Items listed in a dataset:
┌──

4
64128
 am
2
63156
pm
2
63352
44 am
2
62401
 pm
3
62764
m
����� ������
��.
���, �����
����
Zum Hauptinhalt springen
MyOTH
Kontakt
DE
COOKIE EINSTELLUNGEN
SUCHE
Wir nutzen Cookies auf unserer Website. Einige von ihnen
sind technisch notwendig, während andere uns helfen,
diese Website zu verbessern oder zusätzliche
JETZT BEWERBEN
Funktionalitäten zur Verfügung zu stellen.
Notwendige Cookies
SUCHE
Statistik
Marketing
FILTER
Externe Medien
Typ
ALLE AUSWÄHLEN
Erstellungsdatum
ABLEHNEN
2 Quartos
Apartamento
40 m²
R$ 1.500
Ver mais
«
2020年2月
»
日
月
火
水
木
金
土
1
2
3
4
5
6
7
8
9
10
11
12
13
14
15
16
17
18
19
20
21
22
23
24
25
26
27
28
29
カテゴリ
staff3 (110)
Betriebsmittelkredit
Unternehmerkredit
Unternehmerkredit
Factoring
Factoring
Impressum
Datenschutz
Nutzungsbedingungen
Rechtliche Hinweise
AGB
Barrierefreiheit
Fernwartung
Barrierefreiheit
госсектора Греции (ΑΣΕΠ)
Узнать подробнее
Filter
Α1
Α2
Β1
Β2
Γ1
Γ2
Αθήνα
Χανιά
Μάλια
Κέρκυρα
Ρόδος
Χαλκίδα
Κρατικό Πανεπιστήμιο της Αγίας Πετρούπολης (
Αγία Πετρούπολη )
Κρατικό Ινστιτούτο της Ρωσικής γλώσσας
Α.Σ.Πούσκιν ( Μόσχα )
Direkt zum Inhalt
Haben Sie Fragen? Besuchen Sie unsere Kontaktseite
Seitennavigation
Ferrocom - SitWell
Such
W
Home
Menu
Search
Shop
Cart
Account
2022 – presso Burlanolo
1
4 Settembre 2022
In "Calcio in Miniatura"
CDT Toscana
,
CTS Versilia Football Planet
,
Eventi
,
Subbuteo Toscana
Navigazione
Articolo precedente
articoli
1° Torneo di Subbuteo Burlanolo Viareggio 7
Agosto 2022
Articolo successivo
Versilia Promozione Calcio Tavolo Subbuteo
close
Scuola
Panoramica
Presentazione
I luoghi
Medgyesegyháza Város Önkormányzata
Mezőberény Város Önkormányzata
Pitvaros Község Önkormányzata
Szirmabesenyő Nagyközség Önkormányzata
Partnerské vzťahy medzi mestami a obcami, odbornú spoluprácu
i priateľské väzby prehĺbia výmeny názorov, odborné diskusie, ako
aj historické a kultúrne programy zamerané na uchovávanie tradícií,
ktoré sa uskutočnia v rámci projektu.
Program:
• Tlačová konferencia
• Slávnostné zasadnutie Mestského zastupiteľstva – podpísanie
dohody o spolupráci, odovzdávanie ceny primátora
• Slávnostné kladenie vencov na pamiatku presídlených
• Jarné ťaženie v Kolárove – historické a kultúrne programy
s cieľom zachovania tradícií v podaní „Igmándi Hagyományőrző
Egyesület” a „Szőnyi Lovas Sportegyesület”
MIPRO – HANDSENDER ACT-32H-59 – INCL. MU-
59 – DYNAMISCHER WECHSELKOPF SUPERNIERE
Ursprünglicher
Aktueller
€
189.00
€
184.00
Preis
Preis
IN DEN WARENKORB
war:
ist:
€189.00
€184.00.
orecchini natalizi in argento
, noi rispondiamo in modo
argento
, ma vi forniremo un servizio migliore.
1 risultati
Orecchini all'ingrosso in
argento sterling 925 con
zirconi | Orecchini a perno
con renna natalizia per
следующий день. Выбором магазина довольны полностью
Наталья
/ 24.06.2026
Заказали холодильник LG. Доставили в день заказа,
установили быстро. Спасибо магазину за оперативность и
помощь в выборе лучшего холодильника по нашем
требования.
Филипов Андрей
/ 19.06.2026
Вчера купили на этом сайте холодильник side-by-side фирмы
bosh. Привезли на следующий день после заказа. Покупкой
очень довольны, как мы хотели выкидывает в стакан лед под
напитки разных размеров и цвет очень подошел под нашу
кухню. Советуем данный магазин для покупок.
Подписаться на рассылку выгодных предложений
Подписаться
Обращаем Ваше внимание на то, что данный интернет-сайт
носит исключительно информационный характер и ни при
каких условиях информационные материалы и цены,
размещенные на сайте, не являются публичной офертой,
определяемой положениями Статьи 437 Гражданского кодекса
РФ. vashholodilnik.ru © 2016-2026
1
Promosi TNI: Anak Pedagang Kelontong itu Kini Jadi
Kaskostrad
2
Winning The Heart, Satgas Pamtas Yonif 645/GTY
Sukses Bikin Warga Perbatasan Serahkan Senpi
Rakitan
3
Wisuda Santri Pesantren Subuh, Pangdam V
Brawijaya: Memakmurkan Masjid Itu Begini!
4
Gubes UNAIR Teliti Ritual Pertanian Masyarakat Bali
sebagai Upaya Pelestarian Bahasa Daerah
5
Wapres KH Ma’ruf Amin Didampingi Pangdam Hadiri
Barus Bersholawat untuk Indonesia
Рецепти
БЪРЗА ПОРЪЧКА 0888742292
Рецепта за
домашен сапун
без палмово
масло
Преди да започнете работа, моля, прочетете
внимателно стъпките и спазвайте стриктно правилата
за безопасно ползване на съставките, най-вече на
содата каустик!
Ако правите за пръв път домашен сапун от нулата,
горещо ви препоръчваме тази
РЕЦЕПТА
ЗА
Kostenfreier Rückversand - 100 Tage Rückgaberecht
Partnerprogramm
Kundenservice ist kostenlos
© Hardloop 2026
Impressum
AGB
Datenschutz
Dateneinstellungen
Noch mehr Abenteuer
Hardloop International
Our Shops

└──

What is required: Set down again, word for word, the stretch of records from the line with "IN DEN WARENKORB" to the line with "Заказали холодильник LG.", both of those lines included.

Reply:
IN DEN WARENKORB
war:
ist:
€189.00
€184.00.
orecchini natalizi in argento
, noi rispondiamo in modo
argento
, ma vi forniremo un servizio migliore.
1 risultati
Orecchini all'ingrosso in
argento sterling 925 con
zirconi | Orecchini a perno
con renna natalizia per
следующий день. Выбором магазина довольны полностью
Наталья
/ 24.06.2026
Заказали холодильник LG. Доставили в день заказа,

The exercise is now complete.